A Harvard study of aortic aneurysm repair "is likely to hasten the trend toward more procedures being done with a device called a stent-graft instead of the typical surgery," the Wall Street Journal recently reported. "Vascular surgeon Robert Zwolak of Dartmouth Medical School, who had read the study," told the Journalthat "‘surgical repair, even though it's a very good operation, has this instance of incisional hernias and bowel obstruction that somewhat tarnishes

it.' . . . The study showed the difference in death rates from surgery compared with stent-grafts increased with the patients' age. Dr. Zwolak said he especially is inclined to use stent-grafts in relatively older patients, from 75 to 84 years old."

"Dr. Henry Bernstein, . . . chief of general academic pediatrics at Dartmouth," answered some questions recently in the Denver Post. One reader asked if it's safe for children to take adult vitamins. "Children older than four years of age may have similar recommended daily values for certain micronutrients as adults," Bernstein explained. "However, it's generally safest to wait until age 12 before giving an adult vitamin to a child." Another reader wondered about giving extra vitamin C to a child. "The ‘upper limit' of vitamin C, meaning the most your child should have in a day, is 400 milligrams for 1- to 3-year-olds and 650 milligrams for 4- to 8-year-olds," said Bernstein.

"Most dermatologists tell their patients that diet plays no role in acne," said the Boston Globe. "New research suggests that's wrong." Old research suggested it was wrong, too. A DMS adjunct professor, "Dr. William Danby, . . . from 1973 to 1980 kept a detailed log of his patients' diets in a quest to understand the root of their acne. . . . He noticed a trend: Those who consumed the most dairy also had the most severe acne." Another DMS adjunct was quoted, too. "Dr. Jeffrey Dover . . . finds the milk studies fascinating. ‘I have had some nice successes with suggesting to patients that they don't eat dairy,' he says, ‘and I've seen at least a handful of patients with very impressive improvement of their acne that was very stubborn up to that point.'"

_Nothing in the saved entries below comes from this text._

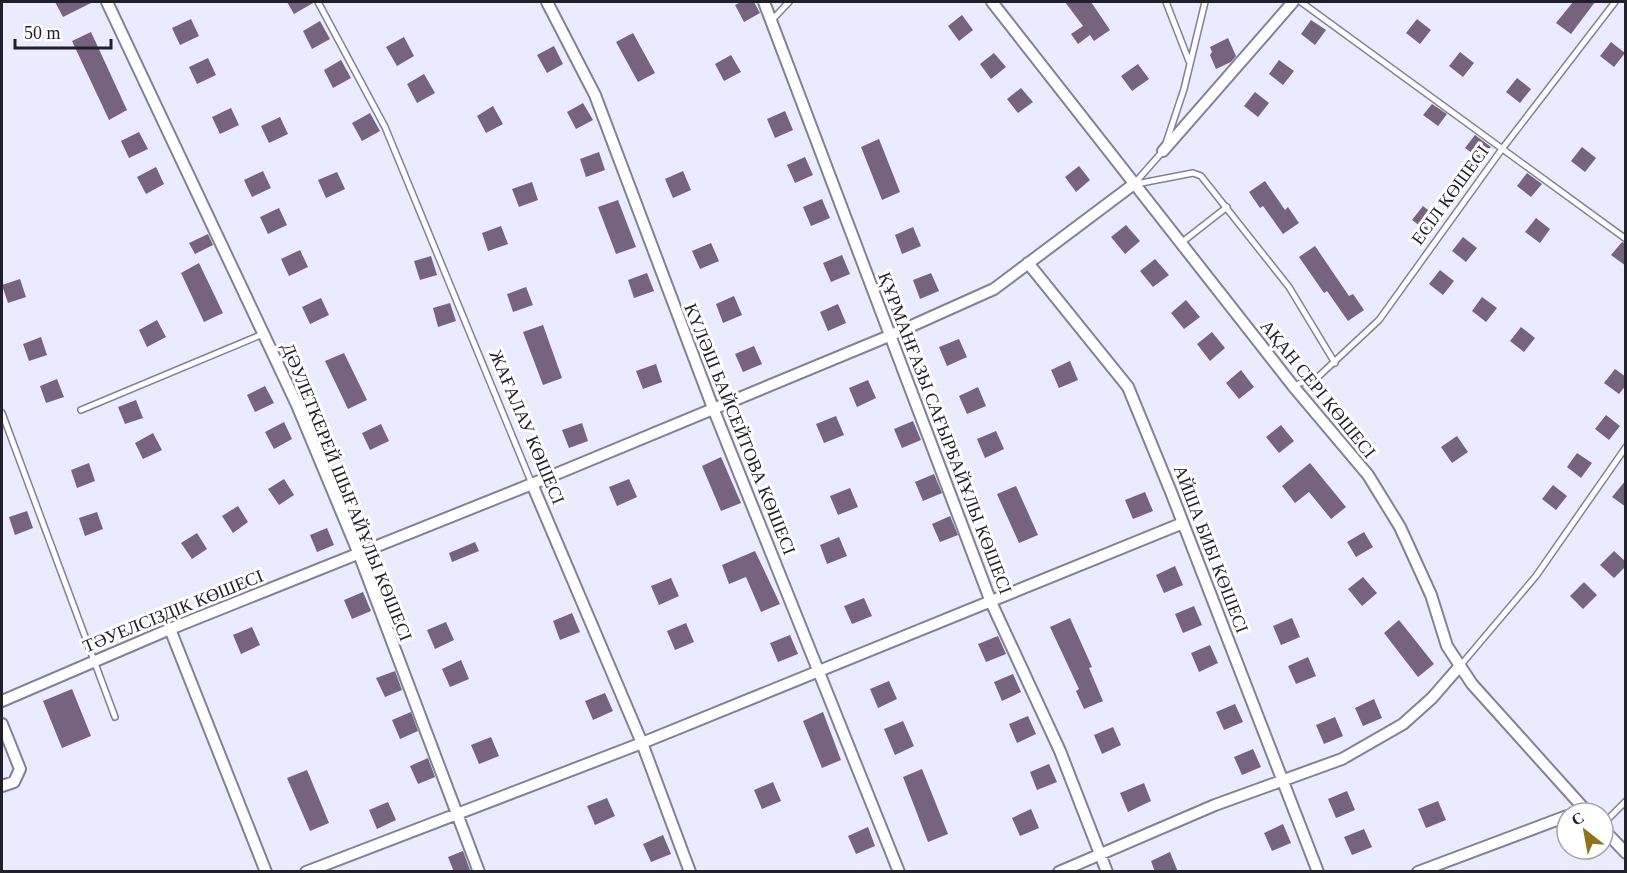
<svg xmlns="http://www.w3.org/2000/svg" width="1627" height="873" viewBox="0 0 1627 873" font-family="'Times New Roman',serif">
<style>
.building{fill:#76637e}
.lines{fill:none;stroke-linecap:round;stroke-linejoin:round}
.lane-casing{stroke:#818298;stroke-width:8}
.street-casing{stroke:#818298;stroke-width:14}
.lane{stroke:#fff;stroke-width:5}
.street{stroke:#fff;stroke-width:10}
.labels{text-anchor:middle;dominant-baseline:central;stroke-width:6;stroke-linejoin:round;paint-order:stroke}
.street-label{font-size:18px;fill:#202029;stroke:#fff}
</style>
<rect width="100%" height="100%" fill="#eaebfe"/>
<path class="building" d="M55,2H93L63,17Z
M287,2H313V3L294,14Z
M741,2H754L760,13L744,22L735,5Z
M1065,2H1091L1110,30L1094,41L1090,35L1078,44L1071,34L1083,26Z
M1573,2H1595L1571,34L1556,23Z
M962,15L973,30L959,41L948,26Z
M191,19L199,36L180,45L172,28Z
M1417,19L1431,30L1420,44L1406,33Z
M1311,20L1326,30L1315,45L1301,34Z
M320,21L330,39L312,49L303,31Z
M91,32L127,110L109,120L72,41Z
M633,33L655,73L638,82L616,42Z
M404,37L414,56L397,66L386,47Z
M1228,38L1236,56L1231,62L1216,69L1210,55L1212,52L1210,47Z
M1611,42L1625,53L1614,67L1600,56Z
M554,46L563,64L547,73L537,55Z
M1460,52L1474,63L1463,77L1449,66Z
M994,53L1006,67L991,79L980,64Z
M731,55L741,72L724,81L715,64Z
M208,58L216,75L197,84L189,67Z
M341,60L351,78L333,88L324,70Z
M1279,60L1294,71L1283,85L1269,74Z
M1138,64L1149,79L1132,91L1121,76Z
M424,74L435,93L417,103L407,84Z
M1517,78L1531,89L1520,103L1506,92Z
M1021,88L1033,102L1018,113L1007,99Z
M1255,92L1269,103L1258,117L1244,106Z
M583,103L593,120L576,129L567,112Z
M1432,104L1447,114L1438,126L1423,115Z
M493,106L503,124L486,133L477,116Z
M231,108L239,125L220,134L212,117Z
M785,111L793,130L775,138L767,119Z
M370,113L380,131L362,141L352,123Z
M280,117L288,134L269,143L261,126Z
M139,132L148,149L129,158L121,141Z
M1475,135L1491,147L1482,160L1465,148Z
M879,139L900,192L882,200L861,147Z
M1582,147L1596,158L1585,172L1571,161Z
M599,152L605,170L586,177L580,159Z
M805,157L813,175L795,183L787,165Z
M1079,166L1090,180L1076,192L1065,177Z
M156,167L164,184L146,194L137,177Z
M263,171L271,188L252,197L244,180Z
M683,171L691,190L673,198L665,179Z
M337,172L345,189L326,198L318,180Z
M1527,173L1542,184L1531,197L1517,186Z
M1265,181L1285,210L1288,207L1299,223L1283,234L1263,206L1260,208L1249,192Z
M532,182L538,200L519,207L512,189Z
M822,199L830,218L811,226L803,207Z
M618,200L636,247L616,254L598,207Z
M1423,206L1437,217L1427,231L1412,220Z
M279,208L287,225L268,234L260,217Z
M1536,218L1550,229L1540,243L1525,232Z
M1126,225L1140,241L1125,254L1111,237Z
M501,226L508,244L488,251L482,233Z
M913,227L921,246L902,254L895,235Z
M208,234L213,245L195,254L189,243Z
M1463,237L1477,248L1466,262L1452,251Z
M1622,242L1626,244V266L1611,255Z
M711,243L719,261L700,269L692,251Z
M1315,246L1349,296L1353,294L1364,310L1348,321L1327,291L1324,293L1299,257Z
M300,250L308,267L289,276L281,259Z
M842,255L850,274L831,282L823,263Z
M431,256L437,275L420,280L414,261Z
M1155,259L1169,275L1153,287L1140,271Z
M199,263L223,313L204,322L181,273Z
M1440,270L1454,281L1443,295L1429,284Z
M647,273L654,291L634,298L628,280Z
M931,273L939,291L920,299L913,280Z
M20,279L26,297L8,303L2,285Z
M526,287L533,305L513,312L507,294Z
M734,296L742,315L723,323L716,304Z
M1482,297L1497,308L1486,322L1472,311Z
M321,298L329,315L310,324L302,307Z
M1186,300L1200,317L1184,329L1171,313Z
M450,303L456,321L438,327L433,308Z
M838,304L846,323L828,331L820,312Z
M157,320L166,337L147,347L139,330Z
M543,325L562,378L543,385L523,332Z
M1521,327L1535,338L1524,352L1510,341Z
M1212,332L1225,348L1210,361L1197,344Z
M41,337L47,355L29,361L23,344Z
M959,339L967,357L947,366L939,347Z
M754,346L762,364L743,372L735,354Z
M344,353L367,400L348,409L325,361Z
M1070,361L1078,380L1059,388L1051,370Z
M656,364L662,382L643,389L636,371Z
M1615,369L1626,377V385L1619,394L1604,383Z
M1241,370L1254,387L1239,399L1226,383Z
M57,379L64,397L46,403L40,386Z
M868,380L876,398L857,407L849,388Z
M265,386L274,403L255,412L247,395Z
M978,387L986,406L967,414L959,396Z
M136,400L143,418L125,424L118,407Z
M1606,415L1620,426L1609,440L1595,429Z
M836,416L844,435L824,443L816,424Z
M913,421L921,440L902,448L894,429Z
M284,422L292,439L274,449L265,432Z
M582,423L588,441L569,448L562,430Z
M381,424L389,441L370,450L362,433Z
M1281,425L1294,441L1279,453L1266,437Z
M996,431L1004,449L985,458L977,439Z
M153,433L162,450L143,459L135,443Z
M1457,436L1468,452L1452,463L1441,447Z
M1577,453L1592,463L1581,478L1567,467Z
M721,457L741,503L721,511L702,466Z
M89,463L95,481L77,488L71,470Z
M1310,463L1346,507L1331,519L1309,492L1295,503L1282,486Z
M934,474L942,493L923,501L915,482Z
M284,479L294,495L279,505L268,489Z
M629,479L637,497L617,506L609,487Z
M1626,480V507L1612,497Z
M1553,485L1567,496L1556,510L1542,499Z
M1016,486L1038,535L1019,543L997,494Z
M850,488L858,507L838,515L830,496Z
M1145,492L1153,511L1133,519L1125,500Z
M238,506L248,522L233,533L222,516Z
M27,511L33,528L15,535L9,517Z
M97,512L103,529L85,536L79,518Z
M950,516L958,535L940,542L932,524Z
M327,528L334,545L317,552L310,535Z
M1364,532L1373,547L1356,557L1347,542Z
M197,533L207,549L192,559L181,543Z
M839,537L847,556L827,564L820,545Z
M475,542L479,551L452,562L449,553Z
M755,551L780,604L761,612L746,577L729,584L722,565Z
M1614,551L1626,562V566L1614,578L1600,565Z
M1175,566L1183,585L1164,593L1156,575Z
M1363,577L1377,593L1362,606L1348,589Z
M671,578L679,596L659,605L651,586Z
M1584,582L1597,595L1583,609L1570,596Z
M363,592L371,611L352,619L344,600Z
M864,598L872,616L852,624L844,606Z
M1194,606L1202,625L1183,633L1175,614Z
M572,613L580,632L560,640L553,621Z
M1070,618L1092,667L1089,668L1103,701L1084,709L1076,691L1079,689L1050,627Z
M1292,618L1300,637L1281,645L1273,626Z
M1399,620L1434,664L1418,677L1384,633Z
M446,622L454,640L435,649L427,630Z
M686,623L694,642L675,650L667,631Z
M252,627L260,645L241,654L233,635Z
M790,635L798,654L778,662L770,643Z
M998,636L1006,654L986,662L978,644Z
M1210,645L1218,663L1199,672L1191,653Z
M1308,657L1316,676L1296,684L1288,666Z
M461,660L469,679L450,687L442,669Z
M395,671L402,690L385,697L376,678Z
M1013,674L1021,692L1002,701L994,682Z
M889,681L897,699L878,708L870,689Z
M72,689L91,736L62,748L43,701Z
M605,693L613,711L593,720L585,701Z
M1374,699L1382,718L1363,726L1355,708Z
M1235,704L1243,722L1224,730L1216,712Z
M411,712L418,731L400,739L392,720Z
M823,712L841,760L822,768L803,721Z
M1028,716L1036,734L1017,743L1009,724Z
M1335,717L1343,736L1324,744L1316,725Z
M903,721L914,746L895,755L884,729Z
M1113,727L1121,745L1102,754L1094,735Z
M491,737L499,756L479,764L471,745Z
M1253,749L1261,767L1242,775L1234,757Z
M428,758L435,777L418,784L410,766Z
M1049,764L1057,782L1037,790L1030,772Z
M922,769L948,834L928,842L903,777Z
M307,770L329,823L310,831L287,778Z
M773,782L781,801L762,809L754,790Z
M1144,783L1151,801L1128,812L1120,793Z
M1347,791L1355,810L1336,818L1328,799Z
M607,798L615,816L595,825L587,806Z
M1438,801L1446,820L1426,828L1418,809Z
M388,802L396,820L377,829L369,810Z
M1031,809L1039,828L1020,836L1012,818Z
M1283,824L1291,843L1272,851L1264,833Z
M868,827L875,846L856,854L848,836Z
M1364,829L1372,847L1352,855L1344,837Z
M663,835L671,854L651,862L643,844Z
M463,851L470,870L454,872L448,857Z
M1170,852L1178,872H1155L1151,861Z"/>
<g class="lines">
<g class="lane-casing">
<path id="lane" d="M318,2L385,127L532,484
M1166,2L1189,61
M1301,2L1626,239
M771,21L789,2
M1166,143L1184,89L1205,2
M1134,184L1163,151
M1136,184L1193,173L1201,176L1289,287L1335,363
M1181,243L1227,207
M1293,386L1319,376L1379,320L1502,149L1615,2
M81,410L263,334
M2,413L115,717
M1460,666L1536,576L1626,447
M1603,824L1626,801"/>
</g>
<g class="street-casing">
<path id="street" d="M107,2L297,405L359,554L479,872
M547,2L595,95L713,408L899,872
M764,2L991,602L1060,751L1107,872
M992,2L1293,386L1368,475L1400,527L1431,595L1447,646L1472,684L1588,813
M1163,151L1293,2
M1028,263L1128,387L1171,492L1318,872
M532,484L642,743L690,872
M170,629L266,872
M2,701L170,629L532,484L889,336L994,289L1134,184
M2,724L20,769L14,782L2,786
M1603,829L1626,853
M306,872L642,743L1183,523
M1059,872L1215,805L1342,759L1403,724L1432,698L1459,667
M1418,872L1567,816"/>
</g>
<use href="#lane" class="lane"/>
<use href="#street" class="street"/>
</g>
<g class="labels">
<g class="street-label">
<text transform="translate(1450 195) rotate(-54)">ЕСІЛ КӨШЕСІ</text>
<text transform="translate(1318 389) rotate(51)">АҚАН СЕРІ КӨШЕСІ</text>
<text transform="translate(527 427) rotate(67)">ЖАҒАЛАУ КӨШЕСІ</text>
<text transform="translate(740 429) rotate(68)">КҮЛӘШ БАЙСЕЙТОВА КӨШЕСІ</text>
<text transform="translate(945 433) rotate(69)">ҚҰРМАНҒАЗЫ САҒЫРБАЙҰЛЫ КӨШЕСІ</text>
<text transform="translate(347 492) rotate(68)">ДӘУЛЕТКЕРЕЙ ШЫҒАЙҰЛЫ КӨШЕСІ</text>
<text transform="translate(1211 549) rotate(69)">АЙША БИБІ КӨШЕСІ</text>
<text transform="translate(173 611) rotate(-22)">ТӘУЕЛСІЗДІК КӨШЕСІ</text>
</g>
</g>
<rect width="1627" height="873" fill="none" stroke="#202029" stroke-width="6"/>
<g transform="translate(1585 831) rotate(329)"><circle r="28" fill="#ffffff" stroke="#a6a6a9" stroke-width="1.5"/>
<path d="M0-4.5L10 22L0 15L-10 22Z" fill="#8f7318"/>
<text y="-9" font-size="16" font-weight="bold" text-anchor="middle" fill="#202029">С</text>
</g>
<path d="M15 39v9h96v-9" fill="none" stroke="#202029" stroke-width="3"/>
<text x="24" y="39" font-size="18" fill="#202029" stroke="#ffffff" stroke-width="4.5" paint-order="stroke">50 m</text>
</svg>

USA Today looked into the rising use of sleeping pills, noting that the number of prescriptions is up 60% since 2000, while the number of emergency room visits due to the use or misuse of a new class of such pills is up 19% since 2005. "Michael Sateia, chief of sleep medicine at Dartmouth, says there are many problems that may give rise to insomnia. For example, a patient's rest may be disrupted due to sleep apnea, a sleep-related breathing disorder that can actually be exacerbated by sleeping-pill use. ‘An accurate diagnosis is critical to developing a treatment plan,' he says."

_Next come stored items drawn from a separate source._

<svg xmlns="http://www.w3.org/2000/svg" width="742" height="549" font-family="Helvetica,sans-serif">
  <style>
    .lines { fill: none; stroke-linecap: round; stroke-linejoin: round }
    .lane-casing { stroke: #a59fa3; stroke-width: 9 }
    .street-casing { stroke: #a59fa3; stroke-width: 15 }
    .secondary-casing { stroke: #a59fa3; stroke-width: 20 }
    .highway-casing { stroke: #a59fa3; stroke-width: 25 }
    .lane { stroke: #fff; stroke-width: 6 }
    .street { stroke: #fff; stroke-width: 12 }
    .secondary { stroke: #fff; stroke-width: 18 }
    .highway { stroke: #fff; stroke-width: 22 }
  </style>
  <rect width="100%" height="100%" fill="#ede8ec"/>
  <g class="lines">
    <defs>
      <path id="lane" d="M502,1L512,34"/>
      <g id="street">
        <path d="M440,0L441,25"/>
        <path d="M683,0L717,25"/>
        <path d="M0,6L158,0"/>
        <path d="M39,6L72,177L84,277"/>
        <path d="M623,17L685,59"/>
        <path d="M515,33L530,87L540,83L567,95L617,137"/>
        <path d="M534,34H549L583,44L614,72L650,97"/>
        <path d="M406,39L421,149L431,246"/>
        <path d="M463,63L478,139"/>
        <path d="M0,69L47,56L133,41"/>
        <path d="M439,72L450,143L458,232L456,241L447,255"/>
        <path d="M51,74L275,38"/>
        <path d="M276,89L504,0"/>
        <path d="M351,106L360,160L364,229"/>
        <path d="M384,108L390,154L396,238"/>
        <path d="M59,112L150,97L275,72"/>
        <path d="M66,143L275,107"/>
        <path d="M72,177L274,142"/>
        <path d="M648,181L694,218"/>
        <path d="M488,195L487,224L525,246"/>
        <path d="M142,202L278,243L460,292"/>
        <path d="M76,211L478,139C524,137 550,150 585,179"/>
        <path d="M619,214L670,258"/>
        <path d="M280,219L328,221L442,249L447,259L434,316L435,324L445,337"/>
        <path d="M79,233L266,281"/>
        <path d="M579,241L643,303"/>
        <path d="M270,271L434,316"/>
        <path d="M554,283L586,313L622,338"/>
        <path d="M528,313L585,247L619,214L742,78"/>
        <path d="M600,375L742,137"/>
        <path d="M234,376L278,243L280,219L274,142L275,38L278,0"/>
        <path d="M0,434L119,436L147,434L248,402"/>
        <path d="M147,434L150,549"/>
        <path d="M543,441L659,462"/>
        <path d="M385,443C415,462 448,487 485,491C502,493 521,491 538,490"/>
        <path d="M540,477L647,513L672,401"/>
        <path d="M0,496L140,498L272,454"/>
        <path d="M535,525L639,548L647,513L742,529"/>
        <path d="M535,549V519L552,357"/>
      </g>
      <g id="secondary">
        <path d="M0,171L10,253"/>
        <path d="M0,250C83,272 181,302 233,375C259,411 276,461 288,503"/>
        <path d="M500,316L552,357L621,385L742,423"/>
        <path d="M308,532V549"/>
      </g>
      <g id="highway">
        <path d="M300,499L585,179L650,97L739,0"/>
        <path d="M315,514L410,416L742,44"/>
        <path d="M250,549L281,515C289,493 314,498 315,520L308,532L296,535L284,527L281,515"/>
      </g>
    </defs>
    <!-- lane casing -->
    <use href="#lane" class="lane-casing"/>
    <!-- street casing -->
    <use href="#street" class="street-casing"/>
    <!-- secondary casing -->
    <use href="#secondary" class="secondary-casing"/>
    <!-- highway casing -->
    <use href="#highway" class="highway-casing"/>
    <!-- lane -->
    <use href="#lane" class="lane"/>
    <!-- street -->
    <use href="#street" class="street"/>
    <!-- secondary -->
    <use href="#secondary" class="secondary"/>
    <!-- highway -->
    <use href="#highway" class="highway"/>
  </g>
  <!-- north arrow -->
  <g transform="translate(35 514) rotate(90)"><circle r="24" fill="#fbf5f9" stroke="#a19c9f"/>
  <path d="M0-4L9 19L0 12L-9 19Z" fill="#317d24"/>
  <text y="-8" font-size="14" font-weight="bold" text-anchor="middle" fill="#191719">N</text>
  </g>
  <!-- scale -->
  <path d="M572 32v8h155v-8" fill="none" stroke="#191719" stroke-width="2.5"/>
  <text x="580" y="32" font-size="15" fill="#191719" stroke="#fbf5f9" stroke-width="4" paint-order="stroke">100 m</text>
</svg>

The Times of London recently took on several health myths, including the advice to drink at least eight glasses of water daily. "One academic, Heinz Valtin of Dartmouth Medical School, . . . has tried to scotch the myth, without success. In the American Journal of Physiology, he concluded that it had no basis at all. Nor is it true, he says, that caffeinated drinks do not count. They do, and so do weak alcoholic drinks, such as beer, in moderation. For healthy adults living in a temperate climate leading sedentary lives—just the kind of people never seen without a plastic bottle—the injunction to drink more water is nonsense."